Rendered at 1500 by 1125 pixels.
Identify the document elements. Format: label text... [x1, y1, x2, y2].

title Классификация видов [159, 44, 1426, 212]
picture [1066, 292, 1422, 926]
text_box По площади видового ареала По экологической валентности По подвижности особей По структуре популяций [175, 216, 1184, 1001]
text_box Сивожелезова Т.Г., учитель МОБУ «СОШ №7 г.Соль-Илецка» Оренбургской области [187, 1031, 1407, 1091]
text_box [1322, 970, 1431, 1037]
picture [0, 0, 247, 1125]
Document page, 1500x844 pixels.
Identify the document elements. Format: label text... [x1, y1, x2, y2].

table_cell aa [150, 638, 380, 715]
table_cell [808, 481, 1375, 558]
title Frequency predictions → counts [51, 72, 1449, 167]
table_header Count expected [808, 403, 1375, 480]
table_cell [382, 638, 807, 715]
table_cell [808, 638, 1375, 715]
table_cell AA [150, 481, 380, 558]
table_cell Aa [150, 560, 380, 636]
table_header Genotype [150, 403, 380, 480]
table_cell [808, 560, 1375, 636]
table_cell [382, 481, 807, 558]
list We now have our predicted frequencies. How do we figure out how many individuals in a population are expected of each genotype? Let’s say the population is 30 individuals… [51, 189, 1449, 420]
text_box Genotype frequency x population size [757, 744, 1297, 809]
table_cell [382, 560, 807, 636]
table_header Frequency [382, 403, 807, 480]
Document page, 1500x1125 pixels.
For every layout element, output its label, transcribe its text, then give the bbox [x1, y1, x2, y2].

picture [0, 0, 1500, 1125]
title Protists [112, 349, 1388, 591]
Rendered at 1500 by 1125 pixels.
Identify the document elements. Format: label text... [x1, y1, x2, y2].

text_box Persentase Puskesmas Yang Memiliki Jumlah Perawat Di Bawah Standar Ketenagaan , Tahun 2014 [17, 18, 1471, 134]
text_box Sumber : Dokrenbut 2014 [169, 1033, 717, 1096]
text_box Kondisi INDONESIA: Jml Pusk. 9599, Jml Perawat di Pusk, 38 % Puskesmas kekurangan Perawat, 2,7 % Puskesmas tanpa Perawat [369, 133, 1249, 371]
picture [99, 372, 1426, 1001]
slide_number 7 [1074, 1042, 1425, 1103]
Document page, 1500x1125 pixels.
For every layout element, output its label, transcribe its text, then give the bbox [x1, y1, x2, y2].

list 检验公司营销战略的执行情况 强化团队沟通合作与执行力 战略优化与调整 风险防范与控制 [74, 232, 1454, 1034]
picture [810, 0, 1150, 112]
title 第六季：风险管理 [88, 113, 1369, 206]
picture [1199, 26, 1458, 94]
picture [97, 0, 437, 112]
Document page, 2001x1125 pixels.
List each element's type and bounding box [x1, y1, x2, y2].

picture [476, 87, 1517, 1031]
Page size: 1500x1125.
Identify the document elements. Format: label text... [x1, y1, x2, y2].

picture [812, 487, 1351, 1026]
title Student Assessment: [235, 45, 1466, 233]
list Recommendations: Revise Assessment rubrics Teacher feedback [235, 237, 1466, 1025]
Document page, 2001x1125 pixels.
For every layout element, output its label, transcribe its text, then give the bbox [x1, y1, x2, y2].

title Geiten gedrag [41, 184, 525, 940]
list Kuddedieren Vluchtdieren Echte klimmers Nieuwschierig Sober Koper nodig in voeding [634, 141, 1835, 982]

● Activity: Set down every line of the listing again, exactly.

● Completed exercise:
Rendered at 1500 by 1125 pixels.
Identify the document elements. Format: label text... [x1, y1, x2, y2].

title Классификация видов [159, 44, 1426, 212]
picture [1066, 292, 1422, 926]
text_box По площади видового ареала По экологической валентности По подвижности особей По структуре популяций [175, 216, 1184, 1001]
text_box Сивожелезова Т.Г., учитель МОБУ «СОШ №7 г.Соль-Илецка» Оренбургской области [187, 1031, 1407, 1091]
text_box [1322, 970, 1431, 1037]
picture [0, 0, 247, 1125]
Document page, 1500x844 pixels.
Identify the document elements. Format: label text... [x1, y1, x2, y2].

table_cell aa [150, 638, 380, 715]
table_cell [808, 481, 1375, 558]
title Frequency predictions → counts [51, 72, 1449, 167]
table_header Count expected [808, 403, 1375, 480]
table_cell [382, 638, 807, 715]
table_cell [808, 638, 1375, 715]
table_cell AA [150, 481, 380, 558]
table_cell Aa [150, 560, 380, 636]
table_header Genotype [150, 403, 380, 480]
table_cell [808, 560, 1375, 636]
table_cell [382, 481, 807, 558]
list We now have our predicted frequencies. How do we figure out how many individuals in a population are expected of each genotype? Let’s say the population is 30 individuals… [51, 189, 1449, 420]
text_box Genotype frequency x population size [757, 744, 1297, 809]
table_cell [382, 560, 807, 636]
table_header Frequency [382, 403, 807, 480]
Document page, 1500x1125 pixels.
For every layout element, output its label, transcribe its text, then give the bbox [x1, y1, x2, y2].

picture [0, 0, 1500, 1125]
title Protists [112, 349, 1388, 591]
Rendered at 1500 by 1125 pixels.
Identify the document elements. Format: label text... [x1, y1, x2, y2].

text_box Persentase Puskesmas Yang Memiliki Jumlah Perawat Di Bawah Standar Ketenagaan , Tahun 2014 [17, 18, 1471, 134]
text_box Sumber : Dokrenbut 2014 [169, 1033, 717, 1096]
text_box Kondisi INDONESIA: Jml Pusk. 9599, Jml Perawat di Pusk, 38 % Puskesmas kekurangan Perawat, 2,7 % Puskesmas tanpa Perawat [369, 133, 1249, 371]
picture [99, 372, 1426, 1001]
slide_number 7 [1074, 1042, 1425, 1103]
Document page, 1500x1125 pixels.
For every layout element, output its label, transcribe its text, then give the bbox [x1, y1, x2, y2].

list 检验公司营销战略的执行情况 强化团队沟通合作与执行力 战略优化与调整 风险防范与控制 [74, 232, 1454, 1034]
picture [810, 0, 1150, 112]
title 第六季：风险管理 [88, 113, 1369, 206]
picture [1199, 26, 1458, 94]
picture [97, 0, 437, 112]
Document page, 2001x1125 pixels.
List each element's type and bounding box [x1, y1, x2, y2].

picture [476, 87, 1517, 1031]
Page size: 1500x1125.
Identify the document elements. Format: label text... [x1, y1, x2, y2].

picture [812, 487, 1351, 1026]
title Student Assessment: [235, 45, 1466, 233]
list Recommendations: Revise Assessment rubrics Teacher feedback [235, 237, 1466, 1025]
Document page, 2001x1125 pixels.
For every layout element, output its label, transcribe its text, then give the bbox [x1, y1, x2, y2].

title Geiten gedrag [41, 184, 525, 940]
list Kuddedieren Vluchtdieren Echte klimmers Nieuwschierig Sober Koper nodig in voeding [634, 141, 1835, 982]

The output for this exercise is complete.